Is free market Capitalism Christian? Any discussion of theology and economics is bound to arrive at this question sooner or later. There are at least three ways of interpreting the question.
If the question is whether or not free market capitalism is the biblically prescribed model for the economic life, then the answer is an emphatic “No.” There is no culturally transcendent economic model given in the bible. Therefore, no economic model is Christian. Those that would take capitalism (or any other economic system) down to the river and baptize it as THE Christian model engage in idolatry.
If the question is whether or not free market capitalism emerged from a society with a distinctively Christian ethos, then the answer would clearly be “Yes.” The ideas of human beings created in the image of God, linear time, progress, future orientation, and vision oriented ethics, were the soil from which capitalism grew. This is NOT to say that free market capitalism is the best of all economic systems that can, or ever will be, conceived. It is merely to acknowledge the roots from which it sprang.
The third way of interpreting this question is to evaluate the degree to which free market capitalism moves us in the direction of the coming age of shalom. It is this evaluation that has to be asked about every human construction, always with an eye to the fallen state of humanity and the inability to achieve utopia in our present age.
Detractors of free market capitalism have a litany of charges to file against the concept and readily denounce it as anti-Christian. Inequality of economic outcomes, exploitation of the economically vulnerable, environmental harm, and consumerism are just a few of the charges leveled.

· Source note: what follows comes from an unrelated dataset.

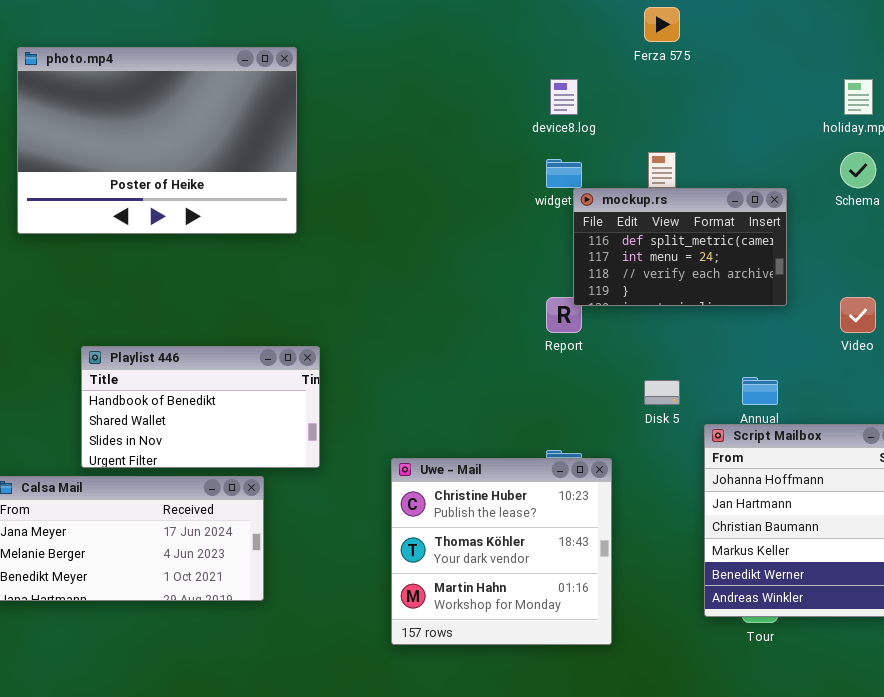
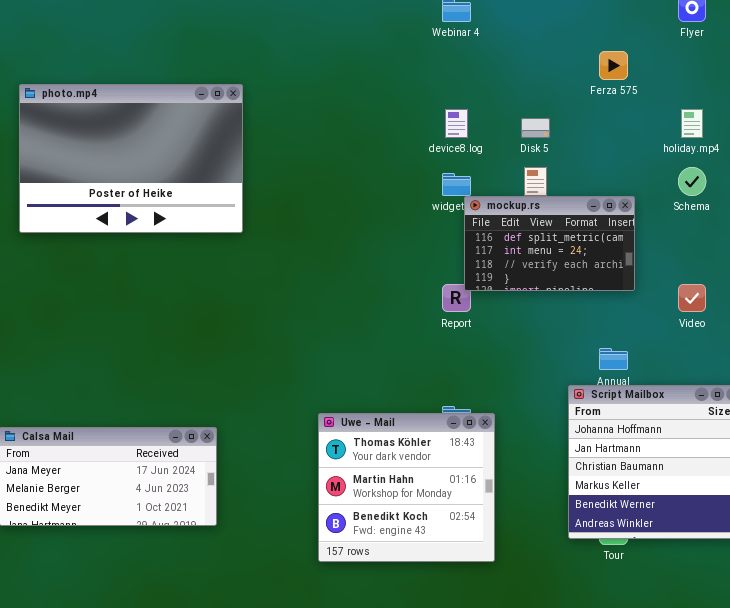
Ferza 575: [644,7,680,42] -> [599,51,628,80], moved
Playlist 446: [81,346,320,468] -> none, closed
Disk 5: [644,380,680,405] -> [521,118,550,138], moved
Uwe - Mail: [391,458,612,645] -> [318,413,495,562], scrolled down 1 row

Examples of all the above clearly happen. Isn’t the presence of these realities evidence enough that free market capitalism is not Christian? Let us look at this by way of an analogy.
Cell phone technology has come into its own over the last decade or so. Because of the technology, people are able to stay in touch like never before. People are able to coordinate activities with each other from almost anywhere on the globe. Emergencies can more effectively be reported and responded to. We can now even catch news video and do text-messaging with this technology. It is made a marvelous contribution to human existence.

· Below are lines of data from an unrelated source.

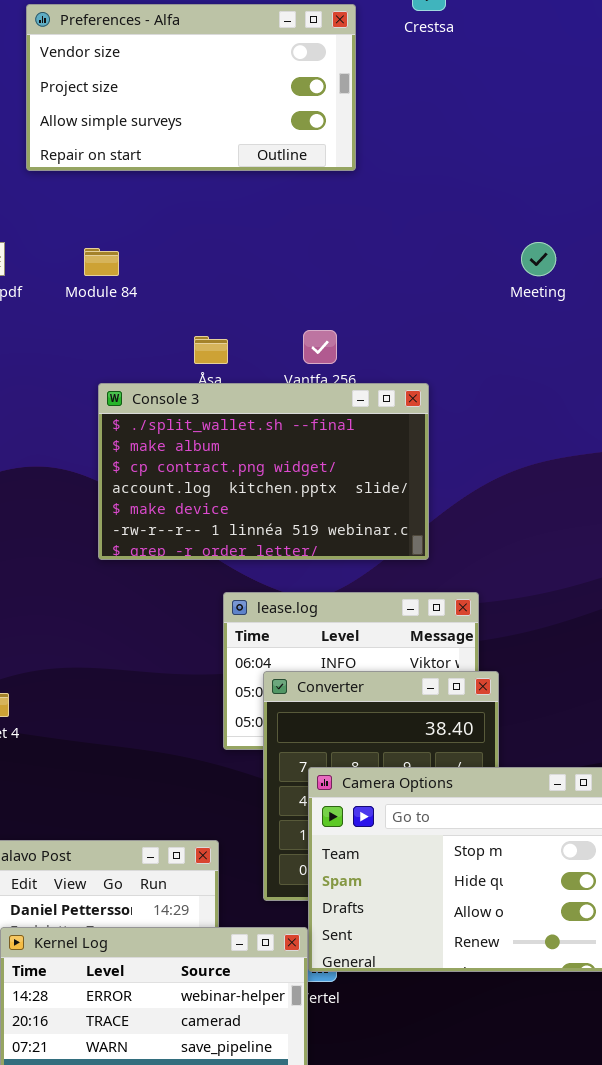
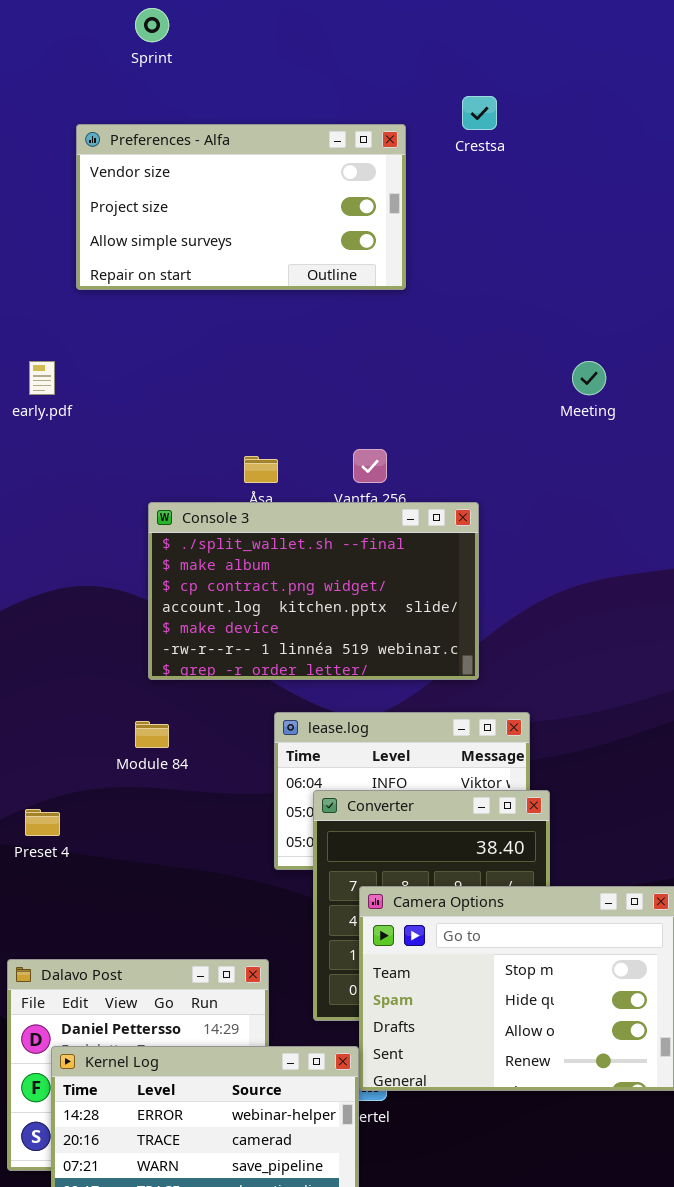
Module 84: [84,248,119,276] -> [135,721,169,748], moved

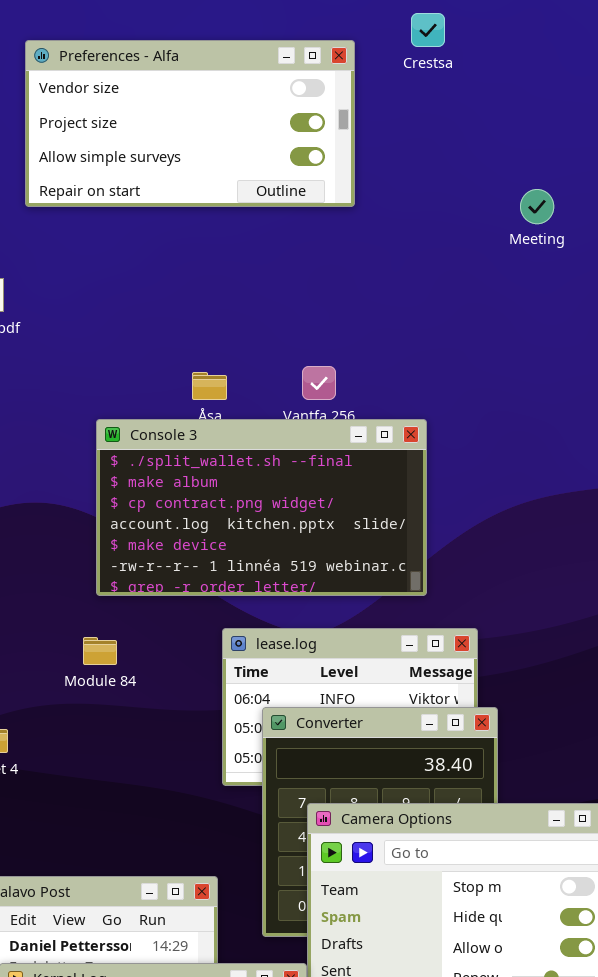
Meeting: [572,361,606,395] -> [520,189,554,224], moved

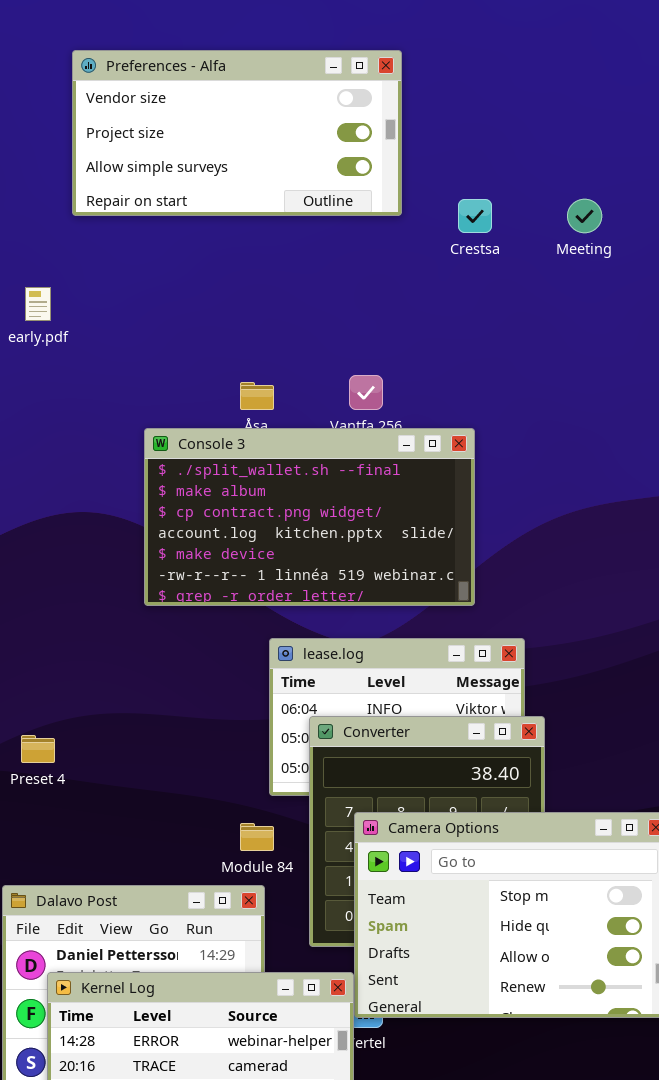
Crestsa: [411,13,445,47] -> [458,199,492,233], moved
Module 84: [83,637,117,665] -> [240,823,274,851], moved

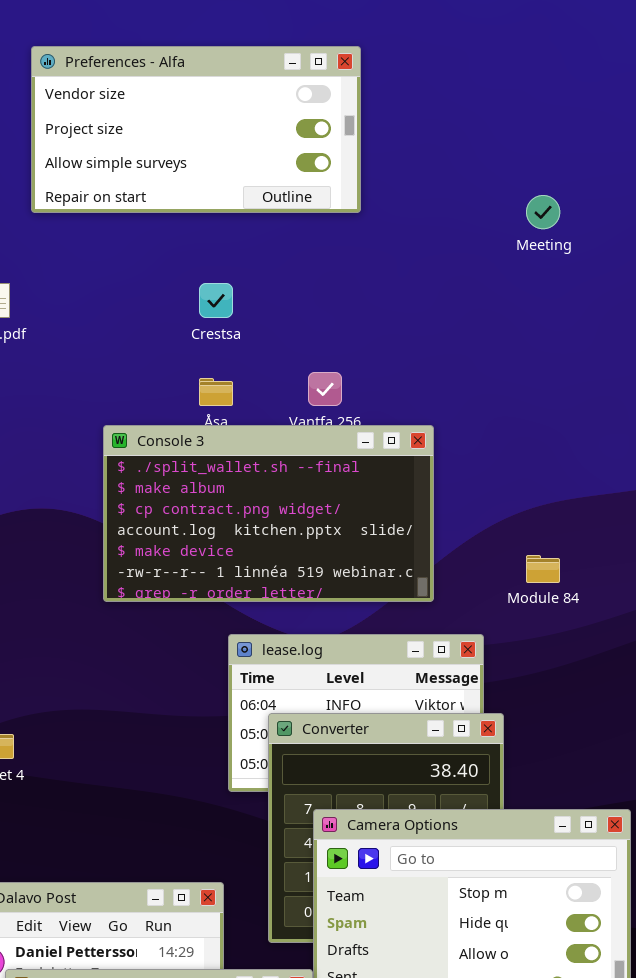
Crestsa: [458,199,492,233] -> [199,283,233,318], moved
Module 84: [240,823,274,851] -> [526,555,560,583], moved

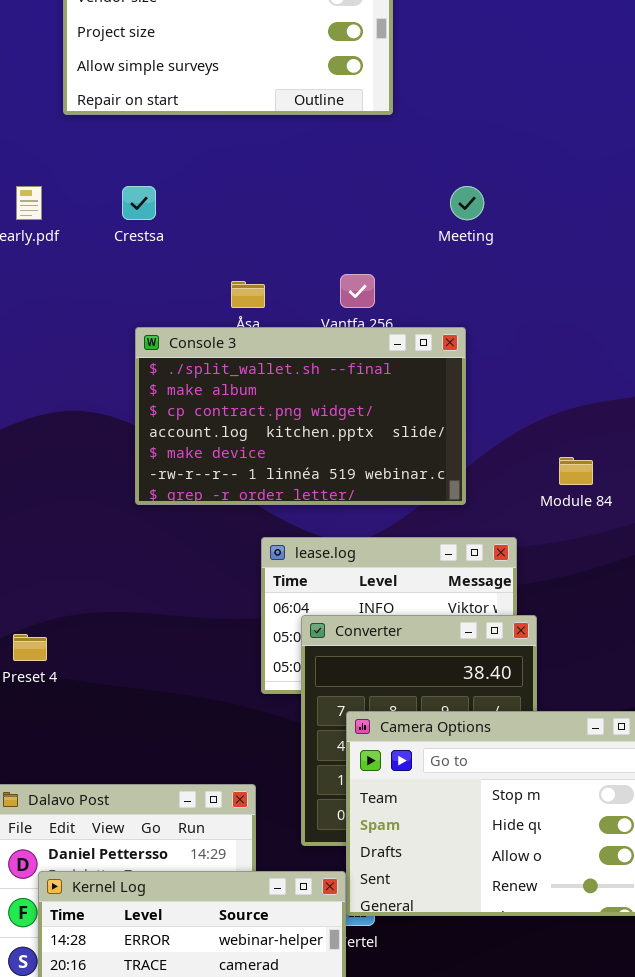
Meeting: [526,195,560,229] -> [450,186,484,220], moved
Crestsa: [199,283,233,318] -> [122,186,156,220], moved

However, cell phones have also made it easier for unscrupulous governments to track the moves of unsuspecting citizens. It has contributed to automobile accidents by distracted cell phone users. It has needlessly interrupted countless concerts, worship services, and meetings. It is used by illicit lovers to make rendezvous and drug dealers to sale their goods. Recently captured terrorists in Canada were creating explosives that could be remotely detonated by cell phone. Isn’t the presence of these realities evidence enough that cell phones are not Christian?
Take an even more simple technology: The hammer. I can use it to hammer nails as I construct shelving in my basement, as I build a Habitat for Humanity home, or as I hang beautiful artwork on my wall. I could also use it to walk by the cars on my street and smash their windows. Hammers have also been used as murder weapons. Isn’t the presence of these realities evidence enough that hammers are not Christian?
Just like cellular technology and hammers, the institutions and practices of free market capitalism are tools that allow us to amplify and magnify human behavior. They amplify and magnify the good that we do. They also amplify and magnify the evil we do. They are not guarantors of moral outcomes. The moral outcomes are rooted in the users of the “technology” not the “technology” itself. It is one thing to acknowledge that evil can emerge from a technology and set appropriate boundaries for its use. It is another to conclude that the technology itself is evil.
We could eliminate any given technology and thereby eliminate its evil uses. Yet we also eliminate the good that it does along with it. There is no alternative technology that can not be used for evil. To point to the evils that occur within free market capitalist societies as the grounds for condemnation of the system itself is to live by the illusion that there exists some economic “technology” out their that will allow us to live in a state economic perfection.
No economic system is Christian because there is no economic system given in the Bible. No economic system is Christian in that no economic system can bring us into a state of perfect economic morality. We can only talk in terms of which options move us closer to, or further from, the vision of the New (Jeru)shalom.